Keep The Fight for Our Freedom alive, and keep growin' those beautiful plants people!

Stonedwoodsman   :icon_smile: 

View attachment 1524099069.jpg


View attachment 1524099075.jpg


View attachment 1524099080.jpg


View attachment 1524099086.jpg


View attachment 1525287864.jpg


View attachment 1525287873.jpg


View attachment 1525287884.jpg


View attachment 1525287883.jpg


View attachment 1525287877.jpg


View attachment 1525287876.jpg


----------



## Rosebud (Jun 21, 2014)

That was beautiful. If that is a picture of you, i would take it down now. Sorry this has happened to you, it was lovely.


----------



## JCChronic (Jun 21, 2014)

Rosebud they don't care about his picture when they have the real thing.  (not intended as humor)


----------



## stonedwoodsman (Jun 21, 2014)

Hi Folks,
     Ya, w.t.f. they got me, so who cares if I'm in a photo.

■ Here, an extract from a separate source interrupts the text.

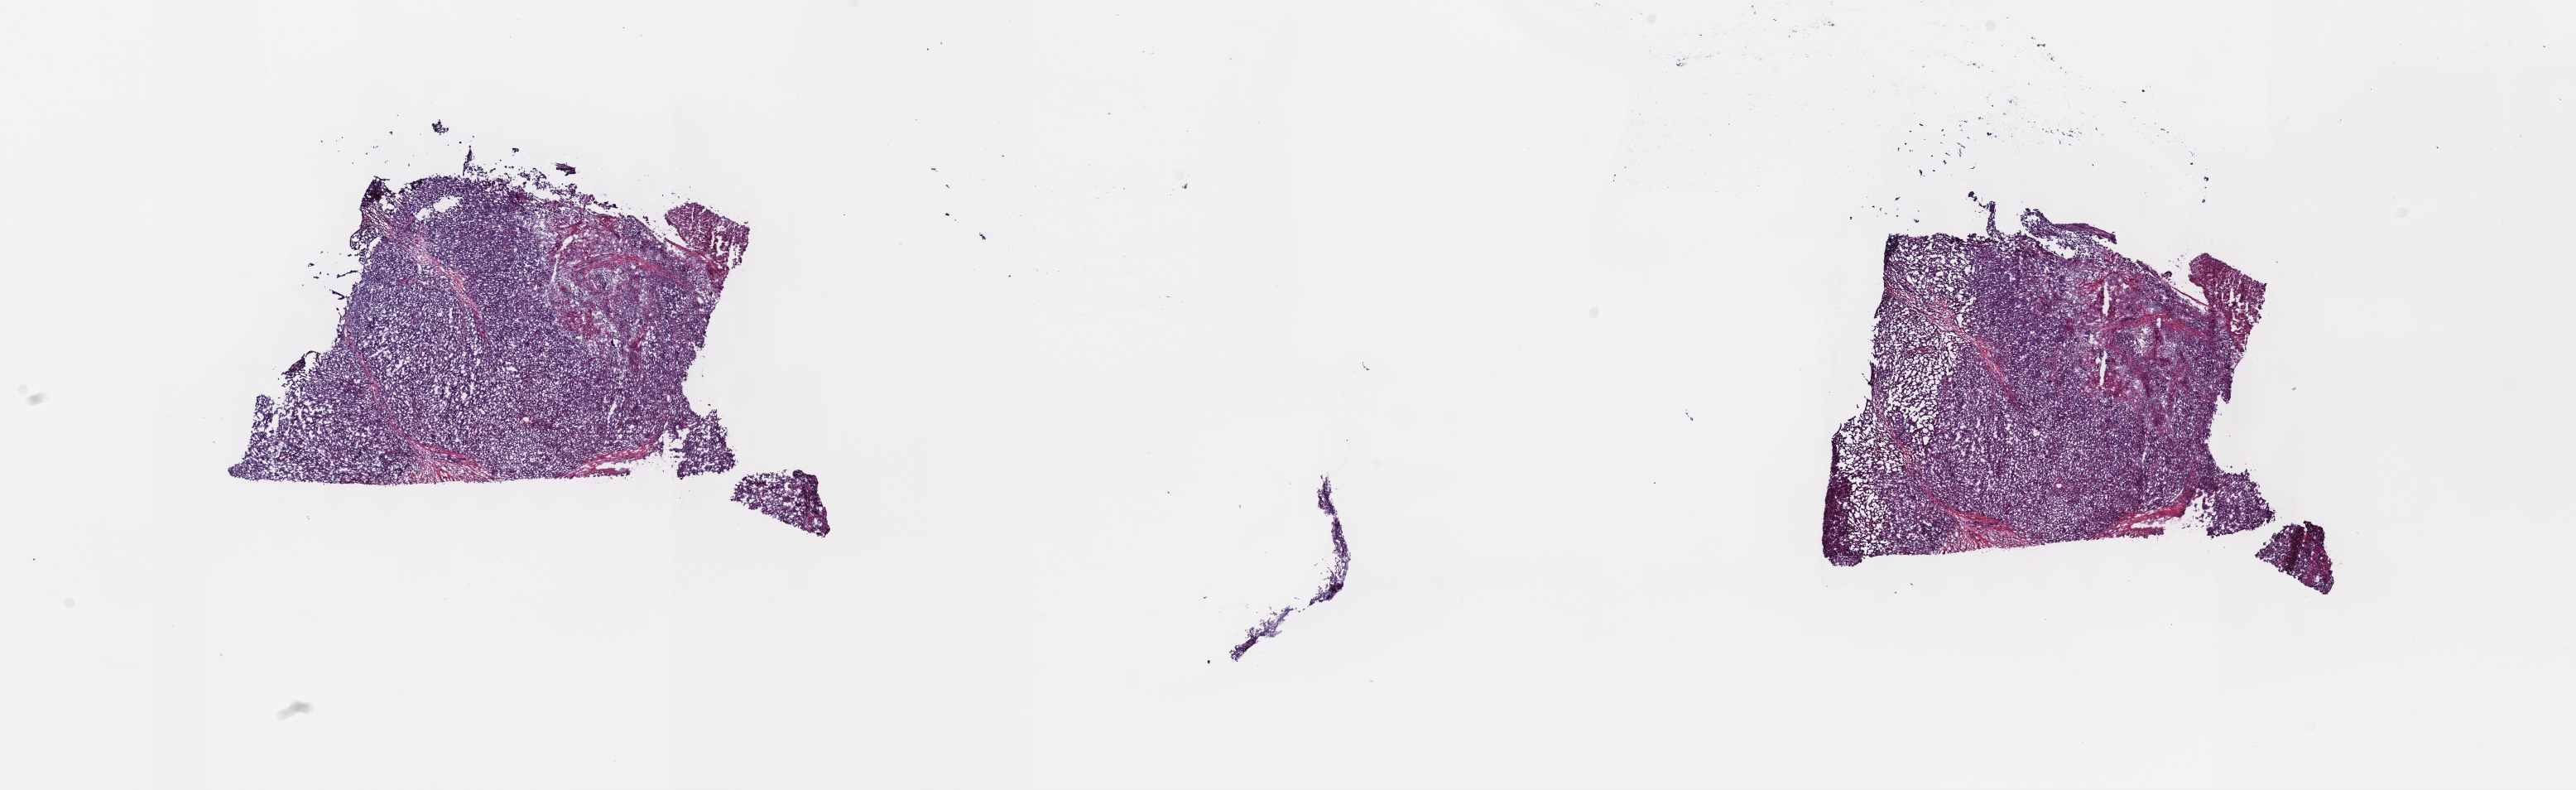
Whole-slide histology image, H&E — whole scanned area (about 25.2 x 7.7 mm, from a 40x scan) shown as a low-resolution overview, frozen section from the top of the tissue portion, metastatic tumour sample, sampled site: connective, subcutaneous and other soft tissues of lower limb and hip. Patient: male, age at initial diagnosis 74 years.
This section: metastatic tumour tissue. Patient diagnosis: Superficial spreading melanoma.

What are they gonna do, put me in jail....oh wait, they are....

Beautiful photos anyway, huh?

Stonedwoodsman


----------



## Rosebud (Jun 21, 2014)

I still would take it down.... but that is just paranoid me. Yes, they are beautiful.


----------



## jingo (Jun 21, 2014)

We have a case here in WA where the feds are increasing the charges based on pictures of past grow. You are probably in Canada, but there is a lot follow the leader between our two countries.


----------



## pcduck (Jun 22, 2014)

Ever see the show Moonshiners?


I do not see any of the people on that show getting arrested and they are on TV where everyone can see them.


----------



## Rosebud (Jun 22, 2014)

Yes, this is just like tv. SWM is going to jail.


----------



## 7greeneyes (Jun 23, 2014)

It's all bullpoop! 

Keep yer head down bud. Be safe and remember there's always more seeds to plant. 

Take care.


----------



## St_Nick (Jun 24, 2014)

Man, do I sympathize with ya.  Just went through the court thing myself for possession with intent. I had possession, but no intent.  I kept my head down, hired a good lawyer and went on living my life.  I got lucky & wound up beating the rap on a jurisdictional technicality.  Best of luck to you.


----------



## Warrior (Jul 4, 2014)

On a lighter note.......was it the helmet flash that gave you away to the chopper? lmao

Sry pal......but like was said...keep your head down...do what you gotta do....life goes on! Who knows, maybe it will be legal where you live by the time your in court? lol


----------